A new face from the Jewish community has arrived at Barnes-Jewish West County Hospital. Rabbi Larry Glestein has assumed duties as staff chaplain at the facility.

Glestein, who began work at the hospital in May, also splits duties with a fellow rabbi at the Barnes-Jewish main location on Kingshighway but most of his duties lie at the Olive Boulevard location, just west of Interstate 270, where he has replaced the previous chaplain, who was of the Catholic faith. A graduate of Adelphi University and Yeshiva Shaarei Torah in New York, Glestein, 47, is a former community chaplain for Jewish Family & Children’s Service, a position he began in 1996. Previous to that, he served as a chaplain at an East Coast nursing home.

The rabbi said he is happy to be on board at Barnes-Jewish where he believes their “patient-centered” philosophy will mesh well with his own approach.

“It’s been a real joy with the encounters I’ve had so far,” he said. “Staff, patients and family members have just been really warm and welcoming. I am heartened to be part of an organization that emphasizes care rather than bureaucracy and sees patients as souls, not statistics,” he said.

Glestein, who graduated chaplaincy school at St. Luke’s Hospital, said he works in conjunction with a team of professionals including a social worker, dietician, nurse and physical therapist to assess a patient’s overall situation.

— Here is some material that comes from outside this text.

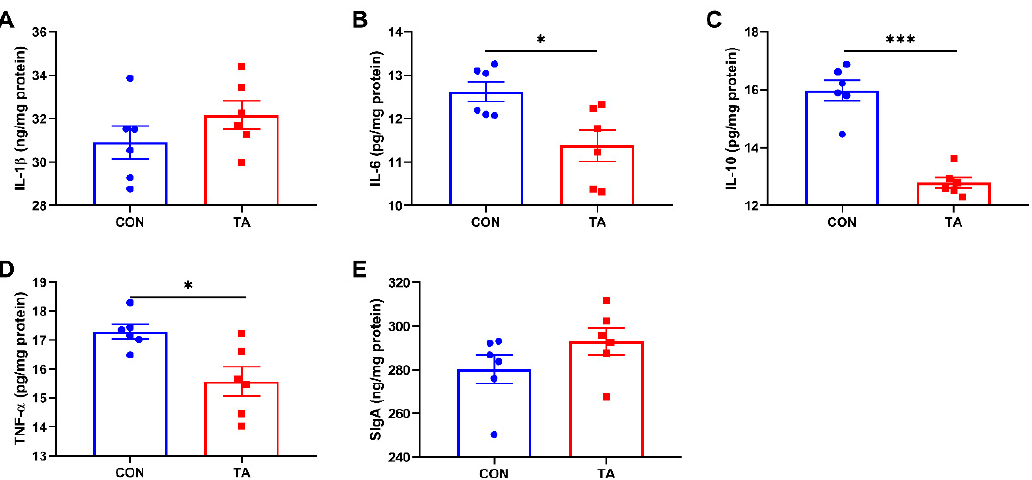
Figure 4. Effects of tannic acid extracted from Galla Chinensis supplementation on intestinal mucosal inflammatory cytokines and SIgA concentrations in broiler chickens. ( A ) Interleukin-1beta (IL-1 β ); ( B ) Interleukin-6 (IL-6); ( C ) Interleukin-10 (IL-10); ( D ) Tumor necrosis factor-alpha (TNF- α ); ( E ) Se- cretory immunoglobulin A (SIgA). CON, broiler chickens fed basal diet; TA, broiler chickens fed basal diet supplemented with 300 mg/kg microencapsulated tannic acid extracted from Galla Chinen- sis . Values are mean ± standard error ( n = 6). Differences between treatments were displayed by * p < 0.05 and *** p < 0.001.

“You have to get a sense of how patients are doing, when they might go home and what they need,” he said. “Basically, I just go room to room, making visits and trying to be a prayerful, hopeful, listening and caring heart.”

As someone with 19 years in long-term care experience, Glestein said that dealing with patients, particularly seniors is something he’s accustomed to. Even with his new position, he said he will continue to work with local nursing homes.

“I was brought up to respect and love the elderly,” he said. “Over the years, I’ve loved connecting with people and what matters to them the most.”

Glestein said the transition to hospital chaplaincy has been a “blessing.” “While several care facilities have hired me to provide chaplain services to residents, after 19 years exclusively in long term care and seeing so much Alzheimers and dementia, it was time for a change – and it’s been a rebirth,” he said.

Someone with the ability to connect is precisely what Barnes-Jewish was looking for, said Glestein’s supervisor Jim Murphy. Murphy noted that Glestein’s presence will do more than help Barnes service Jewish patients. He said the rabbi had shown great ability in dealing with individuals of all religions and had solid connections in the interfaith community.

“Whenever you look for one person to fill the bill for all those different cultures, you are looking for someone who can get outside of their own comfort zone, what they are familiar with and relate to patients who are from very different cultures,” he said. “He’s a very spiritual man. He respects patients and their belief systems. We’re just very pleased with him.”

Murphy said about 500 in-patients pass through the hospital in any given month.

It’s a task that Glestein takes seriously.

“Whatever faith people are of, I just really enjoy being an anchor to them and seeing them heal quickly,” he said.

Glestein, a congregant at Agudas Israel, lives in University City with his wife. The couple has two teenage daughters.